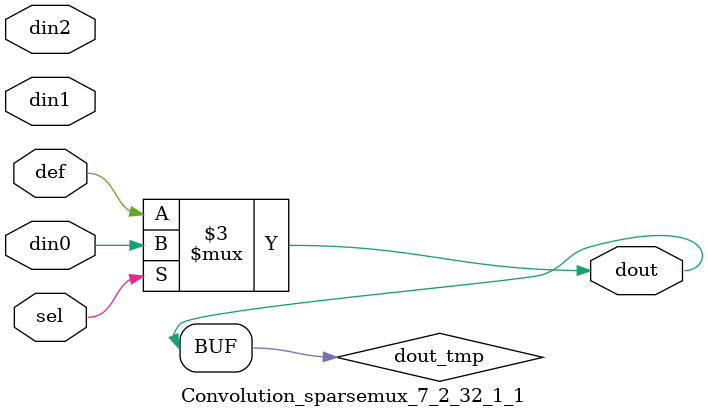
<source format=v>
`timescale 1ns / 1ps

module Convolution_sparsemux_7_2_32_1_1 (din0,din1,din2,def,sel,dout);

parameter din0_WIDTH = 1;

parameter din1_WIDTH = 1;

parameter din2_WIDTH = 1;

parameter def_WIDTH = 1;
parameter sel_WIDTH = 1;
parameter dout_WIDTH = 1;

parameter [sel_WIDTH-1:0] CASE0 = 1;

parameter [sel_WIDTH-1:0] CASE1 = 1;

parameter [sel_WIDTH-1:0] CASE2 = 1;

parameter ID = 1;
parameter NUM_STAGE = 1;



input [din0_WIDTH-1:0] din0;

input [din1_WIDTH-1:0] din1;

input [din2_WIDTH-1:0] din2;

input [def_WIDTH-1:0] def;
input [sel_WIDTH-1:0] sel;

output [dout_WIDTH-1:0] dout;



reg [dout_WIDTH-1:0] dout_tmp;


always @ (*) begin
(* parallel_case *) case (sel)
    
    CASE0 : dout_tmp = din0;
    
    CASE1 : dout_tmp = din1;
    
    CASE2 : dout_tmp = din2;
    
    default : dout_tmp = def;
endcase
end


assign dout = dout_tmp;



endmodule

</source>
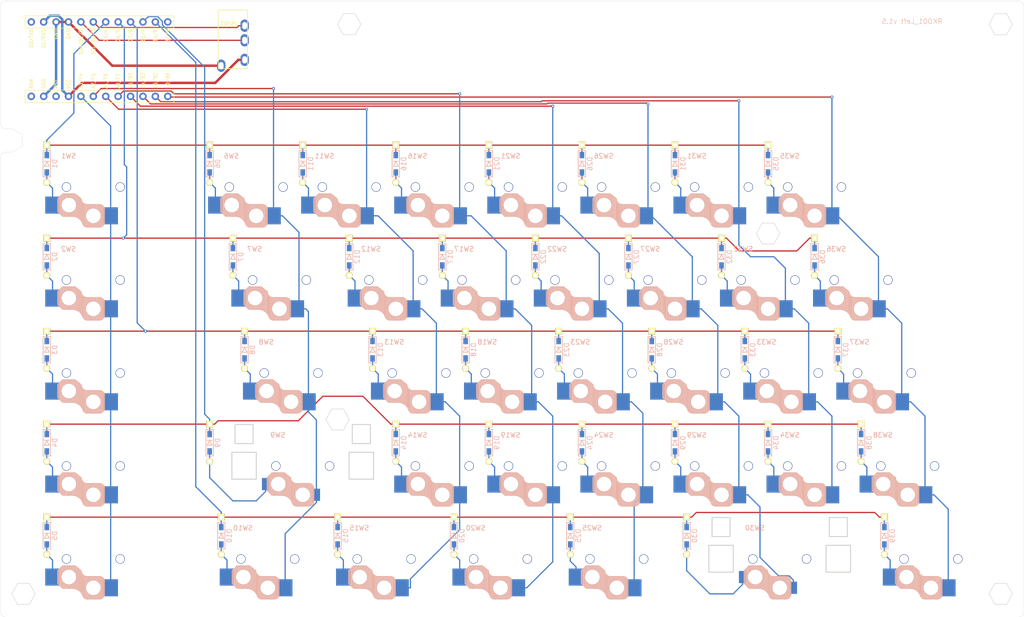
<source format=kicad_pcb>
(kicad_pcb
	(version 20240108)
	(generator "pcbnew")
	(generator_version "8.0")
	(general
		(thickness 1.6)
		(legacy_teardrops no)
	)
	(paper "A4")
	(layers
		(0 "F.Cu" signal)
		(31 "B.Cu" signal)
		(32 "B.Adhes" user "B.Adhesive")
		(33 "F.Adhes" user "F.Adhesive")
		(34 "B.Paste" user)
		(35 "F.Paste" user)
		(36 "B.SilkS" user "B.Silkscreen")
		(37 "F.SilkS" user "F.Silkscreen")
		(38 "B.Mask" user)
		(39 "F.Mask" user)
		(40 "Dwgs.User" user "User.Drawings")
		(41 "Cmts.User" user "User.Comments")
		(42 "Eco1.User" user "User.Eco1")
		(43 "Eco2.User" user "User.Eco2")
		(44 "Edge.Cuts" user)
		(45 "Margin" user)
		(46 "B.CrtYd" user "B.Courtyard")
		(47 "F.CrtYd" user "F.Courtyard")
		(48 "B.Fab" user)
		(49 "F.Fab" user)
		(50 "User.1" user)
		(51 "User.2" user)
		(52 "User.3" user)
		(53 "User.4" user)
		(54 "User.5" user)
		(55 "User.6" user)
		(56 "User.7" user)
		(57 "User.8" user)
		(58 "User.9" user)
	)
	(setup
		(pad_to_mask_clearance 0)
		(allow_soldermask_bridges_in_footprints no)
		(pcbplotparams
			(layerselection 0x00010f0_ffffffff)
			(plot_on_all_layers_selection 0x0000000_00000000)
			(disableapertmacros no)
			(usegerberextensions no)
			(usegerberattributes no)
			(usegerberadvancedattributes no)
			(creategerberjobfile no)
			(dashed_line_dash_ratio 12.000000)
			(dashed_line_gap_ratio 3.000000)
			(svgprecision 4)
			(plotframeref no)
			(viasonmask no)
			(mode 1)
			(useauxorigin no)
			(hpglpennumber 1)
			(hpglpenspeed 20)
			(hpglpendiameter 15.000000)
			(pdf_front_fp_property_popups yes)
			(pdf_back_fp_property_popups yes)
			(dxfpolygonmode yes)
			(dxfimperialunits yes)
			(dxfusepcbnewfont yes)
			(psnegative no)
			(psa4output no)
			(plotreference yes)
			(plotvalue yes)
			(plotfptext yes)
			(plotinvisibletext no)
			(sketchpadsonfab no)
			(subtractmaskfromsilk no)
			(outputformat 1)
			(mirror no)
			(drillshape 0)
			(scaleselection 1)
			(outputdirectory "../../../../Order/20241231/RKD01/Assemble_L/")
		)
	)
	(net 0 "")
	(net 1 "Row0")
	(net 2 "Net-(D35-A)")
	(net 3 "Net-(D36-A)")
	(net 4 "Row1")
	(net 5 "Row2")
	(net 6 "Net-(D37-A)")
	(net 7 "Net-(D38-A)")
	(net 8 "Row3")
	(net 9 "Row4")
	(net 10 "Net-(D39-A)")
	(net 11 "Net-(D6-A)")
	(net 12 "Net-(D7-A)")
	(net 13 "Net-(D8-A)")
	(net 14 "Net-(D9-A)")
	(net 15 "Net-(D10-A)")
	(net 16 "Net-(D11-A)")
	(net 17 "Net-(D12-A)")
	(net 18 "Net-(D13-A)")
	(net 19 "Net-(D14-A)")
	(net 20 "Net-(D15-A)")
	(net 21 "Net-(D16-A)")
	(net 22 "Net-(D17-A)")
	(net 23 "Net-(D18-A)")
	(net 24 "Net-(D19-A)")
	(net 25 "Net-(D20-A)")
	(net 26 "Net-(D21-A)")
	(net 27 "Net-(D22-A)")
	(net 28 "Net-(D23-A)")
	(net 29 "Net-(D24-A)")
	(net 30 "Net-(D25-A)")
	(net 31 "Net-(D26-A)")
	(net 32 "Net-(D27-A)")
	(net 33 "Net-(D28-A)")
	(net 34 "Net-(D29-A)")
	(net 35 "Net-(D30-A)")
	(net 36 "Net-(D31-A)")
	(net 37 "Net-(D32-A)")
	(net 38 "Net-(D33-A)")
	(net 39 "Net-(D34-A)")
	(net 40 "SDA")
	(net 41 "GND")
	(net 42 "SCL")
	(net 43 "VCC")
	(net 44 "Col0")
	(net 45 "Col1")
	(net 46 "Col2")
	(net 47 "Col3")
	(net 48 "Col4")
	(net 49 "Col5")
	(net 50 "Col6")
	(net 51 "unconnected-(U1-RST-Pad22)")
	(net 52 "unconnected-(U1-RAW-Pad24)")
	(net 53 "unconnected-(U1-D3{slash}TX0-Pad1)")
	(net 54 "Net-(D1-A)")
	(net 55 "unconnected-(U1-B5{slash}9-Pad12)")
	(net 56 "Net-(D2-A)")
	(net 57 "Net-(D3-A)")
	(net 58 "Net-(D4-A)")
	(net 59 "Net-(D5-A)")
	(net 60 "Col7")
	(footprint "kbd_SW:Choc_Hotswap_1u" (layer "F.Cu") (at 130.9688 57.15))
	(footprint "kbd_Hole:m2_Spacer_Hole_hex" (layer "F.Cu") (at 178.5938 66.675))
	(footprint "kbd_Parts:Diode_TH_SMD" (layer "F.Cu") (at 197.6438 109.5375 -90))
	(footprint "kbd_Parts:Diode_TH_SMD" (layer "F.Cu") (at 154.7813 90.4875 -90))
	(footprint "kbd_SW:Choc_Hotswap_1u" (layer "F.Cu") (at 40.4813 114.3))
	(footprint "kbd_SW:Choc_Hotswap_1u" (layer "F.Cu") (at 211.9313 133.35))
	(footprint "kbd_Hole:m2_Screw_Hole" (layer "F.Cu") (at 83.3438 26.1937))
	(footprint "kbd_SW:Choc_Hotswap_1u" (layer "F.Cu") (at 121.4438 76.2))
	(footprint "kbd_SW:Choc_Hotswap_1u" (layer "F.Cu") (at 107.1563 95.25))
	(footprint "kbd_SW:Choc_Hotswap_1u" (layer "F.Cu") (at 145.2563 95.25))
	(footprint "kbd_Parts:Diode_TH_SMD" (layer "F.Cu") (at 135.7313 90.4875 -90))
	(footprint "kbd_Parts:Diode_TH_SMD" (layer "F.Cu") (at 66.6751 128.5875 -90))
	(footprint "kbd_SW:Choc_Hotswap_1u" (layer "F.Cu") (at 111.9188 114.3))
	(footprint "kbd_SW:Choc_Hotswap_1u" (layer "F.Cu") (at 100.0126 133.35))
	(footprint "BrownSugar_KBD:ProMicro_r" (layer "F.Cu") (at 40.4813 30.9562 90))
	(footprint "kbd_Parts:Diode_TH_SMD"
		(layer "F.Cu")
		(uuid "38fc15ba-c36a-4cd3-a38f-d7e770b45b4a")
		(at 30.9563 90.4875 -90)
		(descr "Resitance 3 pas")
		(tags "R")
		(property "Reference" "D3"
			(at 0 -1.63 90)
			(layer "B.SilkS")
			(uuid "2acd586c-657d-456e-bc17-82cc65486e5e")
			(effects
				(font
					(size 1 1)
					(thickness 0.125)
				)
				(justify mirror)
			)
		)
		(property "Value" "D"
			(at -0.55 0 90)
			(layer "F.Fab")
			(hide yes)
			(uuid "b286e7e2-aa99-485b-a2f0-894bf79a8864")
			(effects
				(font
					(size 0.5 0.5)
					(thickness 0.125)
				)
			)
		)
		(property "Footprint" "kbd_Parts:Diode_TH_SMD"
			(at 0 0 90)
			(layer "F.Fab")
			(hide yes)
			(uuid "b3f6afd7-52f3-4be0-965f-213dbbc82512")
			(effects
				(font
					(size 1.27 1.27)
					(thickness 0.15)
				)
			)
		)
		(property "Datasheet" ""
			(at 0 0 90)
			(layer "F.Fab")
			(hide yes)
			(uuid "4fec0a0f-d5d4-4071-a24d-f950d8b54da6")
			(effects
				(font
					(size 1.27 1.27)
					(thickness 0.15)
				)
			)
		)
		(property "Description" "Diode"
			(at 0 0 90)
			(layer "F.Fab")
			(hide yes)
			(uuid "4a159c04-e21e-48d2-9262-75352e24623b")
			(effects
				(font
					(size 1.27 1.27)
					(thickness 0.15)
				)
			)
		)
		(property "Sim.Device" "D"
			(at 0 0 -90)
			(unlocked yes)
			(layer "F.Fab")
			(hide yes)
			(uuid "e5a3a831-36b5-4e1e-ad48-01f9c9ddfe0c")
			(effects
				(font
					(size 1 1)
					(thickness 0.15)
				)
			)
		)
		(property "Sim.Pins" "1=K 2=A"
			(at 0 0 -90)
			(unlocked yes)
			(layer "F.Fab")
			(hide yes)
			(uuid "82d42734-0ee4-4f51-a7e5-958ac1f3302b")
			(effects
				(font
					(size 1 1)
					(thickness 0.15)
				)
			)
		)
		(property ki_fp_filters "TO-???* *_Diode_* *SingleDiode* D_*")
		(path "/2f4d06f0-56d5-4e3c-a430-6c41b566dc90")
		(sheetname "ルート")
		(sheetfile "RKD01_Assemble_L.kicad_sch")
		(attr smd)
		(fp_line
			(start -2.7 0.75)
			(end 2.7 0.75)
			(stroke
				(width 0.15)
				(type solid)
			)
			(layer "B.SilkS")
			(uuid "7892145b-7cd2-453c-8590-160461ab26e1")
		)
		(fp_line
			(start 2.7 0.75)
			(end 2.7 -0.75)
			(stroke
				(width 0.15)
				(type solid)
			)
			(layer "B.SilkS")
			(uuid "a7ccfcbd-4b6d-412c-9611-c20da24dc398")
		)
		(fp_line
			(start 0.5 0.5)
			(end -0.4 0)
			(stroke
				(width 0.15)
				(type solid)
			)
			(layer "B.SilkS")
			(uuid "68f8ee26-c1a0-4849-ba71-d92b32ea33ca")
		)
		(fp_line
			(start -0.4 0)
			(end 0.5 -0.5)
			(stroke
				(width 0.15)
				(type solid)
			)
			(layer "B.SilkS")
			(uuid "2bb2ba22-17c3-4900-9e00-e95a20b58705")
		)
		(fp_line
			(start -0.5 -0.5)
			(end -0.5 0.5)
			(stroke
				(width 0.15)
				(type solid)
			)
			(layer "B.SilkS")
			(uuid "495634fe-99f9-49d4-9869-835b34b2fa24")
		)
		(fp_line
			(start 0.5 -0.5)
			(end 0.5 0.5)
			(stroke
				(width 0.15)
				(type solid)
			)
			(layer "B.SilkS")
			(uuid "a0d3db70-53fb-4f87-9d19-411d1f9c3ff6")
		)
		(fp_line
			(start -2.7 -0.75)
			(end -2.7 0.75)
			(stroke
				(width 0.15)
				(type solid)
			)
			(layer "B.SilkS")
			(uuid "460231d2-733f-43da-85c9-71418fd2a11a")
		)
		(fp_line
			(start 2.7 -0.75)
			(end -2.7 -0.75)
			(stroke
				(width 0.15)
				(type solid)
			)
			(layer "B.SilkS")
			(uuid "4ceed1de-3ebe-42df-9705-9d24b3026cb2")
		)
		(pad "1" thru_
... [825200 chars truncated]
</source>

Instructions to follow ▸ Report, from the entries above, each line where "Adhesive" is found.

Task result ▸
		(32 "B.Adhes" user "B.Adhesive")
		(33 "F.Adhes" user "F.Adhesive")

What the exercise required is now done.